[Work item]
Could you repeat the data word for word while skipping the pictures?

::: Supplied information :::

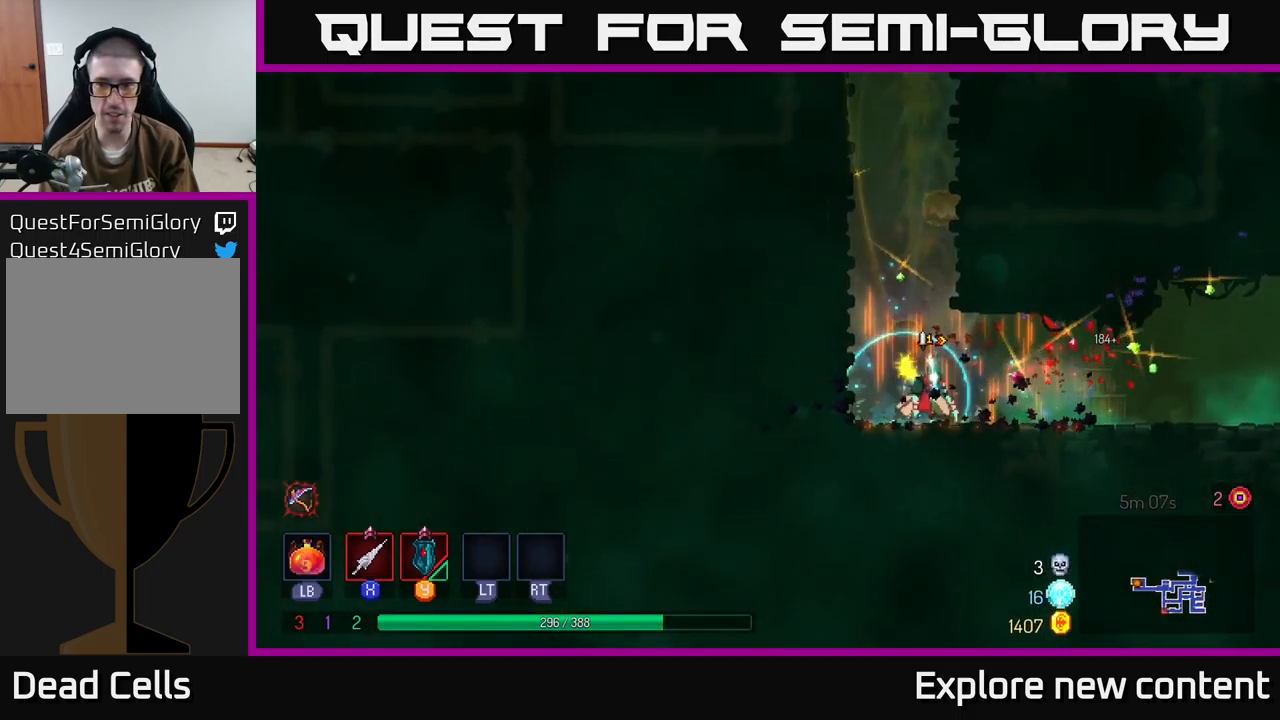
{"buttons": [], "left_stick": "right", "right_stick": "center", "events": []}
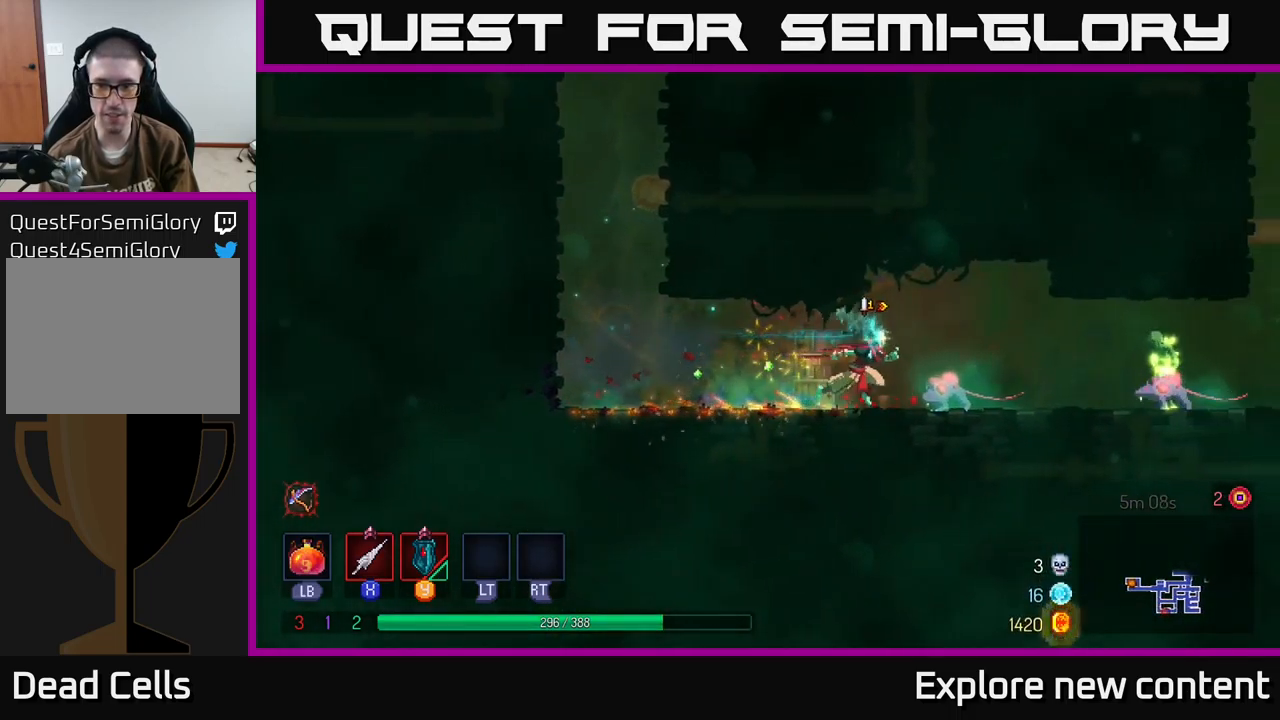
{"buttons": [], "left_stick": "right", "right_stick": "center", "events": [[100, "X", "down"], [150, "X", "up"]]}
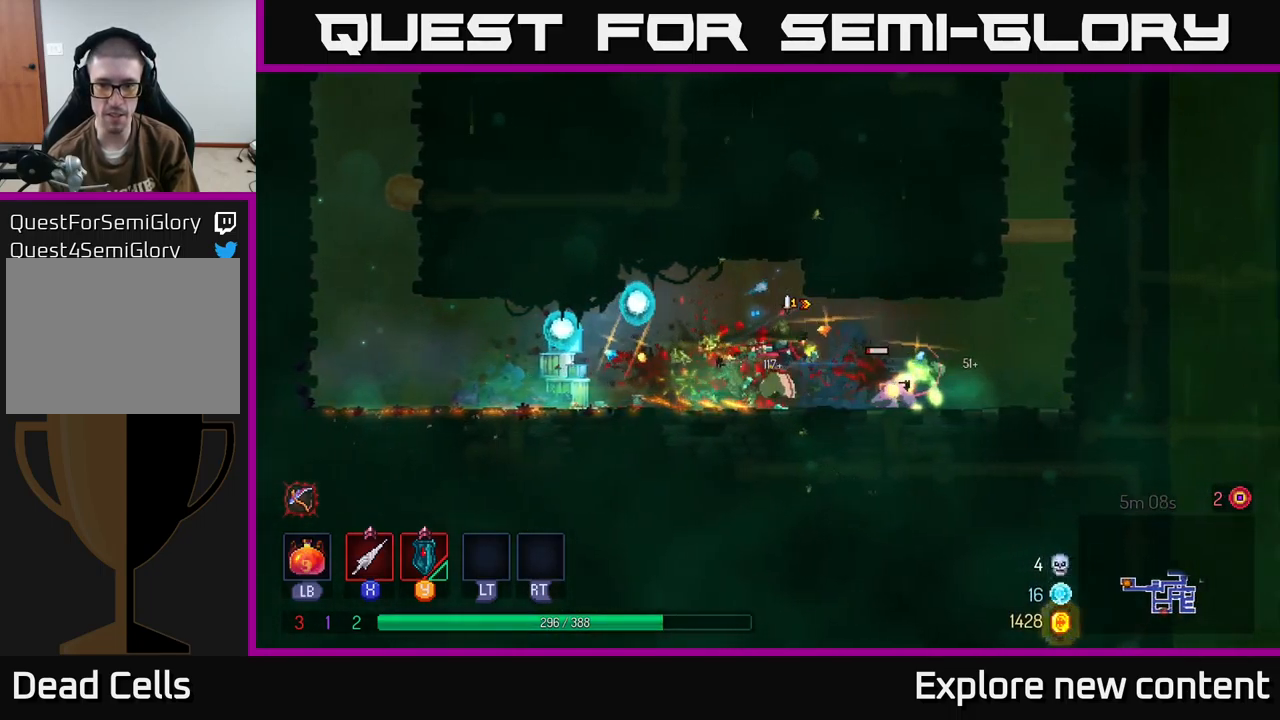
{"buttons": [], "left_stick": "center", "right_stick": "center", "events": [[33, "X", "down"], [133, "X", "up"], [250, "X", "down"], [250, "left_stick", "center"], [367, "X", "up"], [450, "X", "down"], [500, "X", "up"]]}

:::

[Your response]
{"buttons": [], "left_stick": "right", "right_stick": "center", "events": []}
{"buttons": [], "left_stick": "right", "right_stick": "center", "events": [[100, "X", "down"], [150, "X", "up"]]}
{"buttons": [], "left_stick": "center", "right_stick": "center", "events": [[33, "X", "down"], [133, "X", "up"], [250, "X", "down"], [250, "left_stick", "center"], [367, "X", "up"], [450, "X", "down"], [500, "X", "up"]]}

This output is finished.